The usual reformist attempts to solve the problems facing humanity permeates much of the Catholic bishops' thinking. When their document is not filled with hypocritical statements such as "the Gospels repeatedly warn us about the over-attachment to material riches" (does this include the Vatican?), it is punctuated with unrealistic demands upon capitalism, such as "resolving the world debt crisis" and the restriction (not a total ban) on “the promotion of arms sales to poor countries" (why not rich ones?). Not to mention the occasional absurd statement such as "it is no longer a feature of the British economy that the means for the production of wealth are largely concentrated in the hands of the few".
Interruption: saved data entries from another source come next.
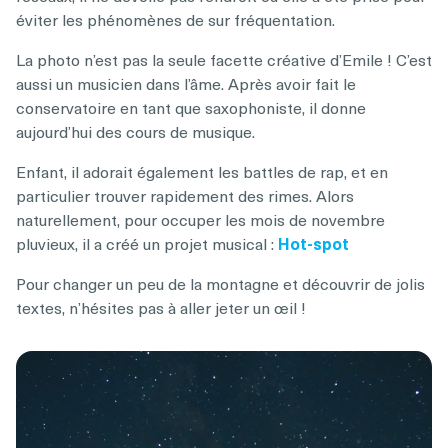
éviter les phénomènes de sur fréquentation.
La photo n’est pas la seule facette créative d’Emile ! C’est
aussi un musicien dans l’âme. Après avoir fait le
conservatoire en tant que saxophoniste, il donne
aujourd’hui des cours de musique.
Enfant, il adorait également les battles de rap, et en
particulier trouver rapidement des rimes. Alors
naturellement, pour occuper les mois de novembre
pluvieux, il a créé un projet musical :
Hot-spot
Pour changer un peu de la montagne et découvrir de jolis
textes, n’hésites pas à aller jeter un œil !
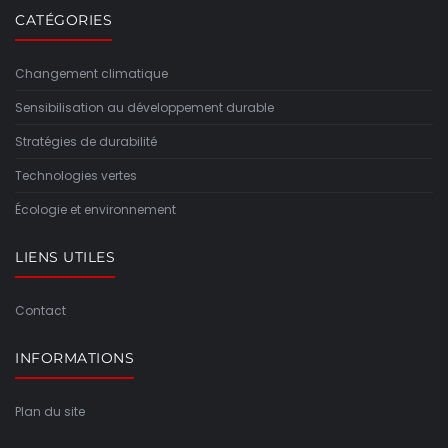
CATÉGORIES
Changement climatique
Sensibilisation au développement durable
Stratégies de durabilité
Technologies vertes
Écologie et environnement
LIENS UTILES
Contact
INFORMATIONS
Plan du site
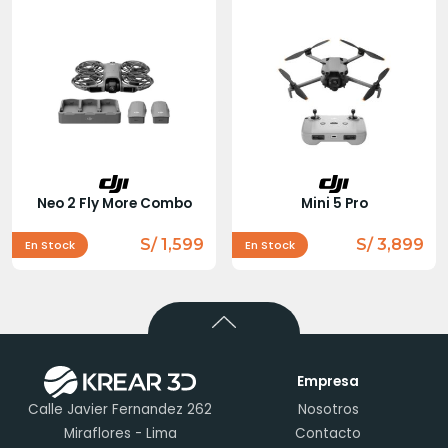
Neo 2 Fly More Combo
Mini 5 Pro
S/ 1,599
S/ 3,899
En Stock
En Stock
Empresa
Calle Javier Fernandez 262
Nosotros
Miraflores - Lima
Contacto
Little wonder, then, that the Guardian, reviewing the document could run headlines such as "Catholic Church backs Blair" (19 October) and that "Labour claims Catholic vote" (22 October). The "Christian Socialist" movement which now boasts Blair and four Cabinet and 11 other Ministers, claimed “the party can meet the challenges which the bishops set out and the concerns they expressed" (Guardian, 22 October). This is hardly surprising considering that the “challenges" the bishops set out keep capitalism intact, altering not one iota the fact that a class-divided society continues to throw up the same social problems the workers have been facing for two hundred years.
Just as the Labour Party has a history of betraying, deceiving and thwarting the ambitions of generations of workers, so too is this the case with the Catholic Church hierarchy. Indeed, at a time when the working class were beginning to understand the need for independent political organisation in the late 19th century; a time when some workers were coming to realise that their lot could only be bettered through a transition to a more advanced system of society—socialism—their efforts were to be attacked and distorted by the then Pope. Leo XIII, in the first of a series of papal "social encyclicals" entitled Rerum Noverum:
“When socialists endeavour to transfer privately owned goods into common ownership they worsen the conditions of wage earners . . . they rob them of all hope and opportunity of increasing their possessions and bettering their condition . . . the dream of equality would become the reality of equal want and degradation for all."
Religion is one thing, reformism another. When they are mixed and fed to workers, the concoction only serves to perpetuate the misery it is purported to alleviate, becoming nothing but the solace and sedative that spreads false hope and apathy in equal measure.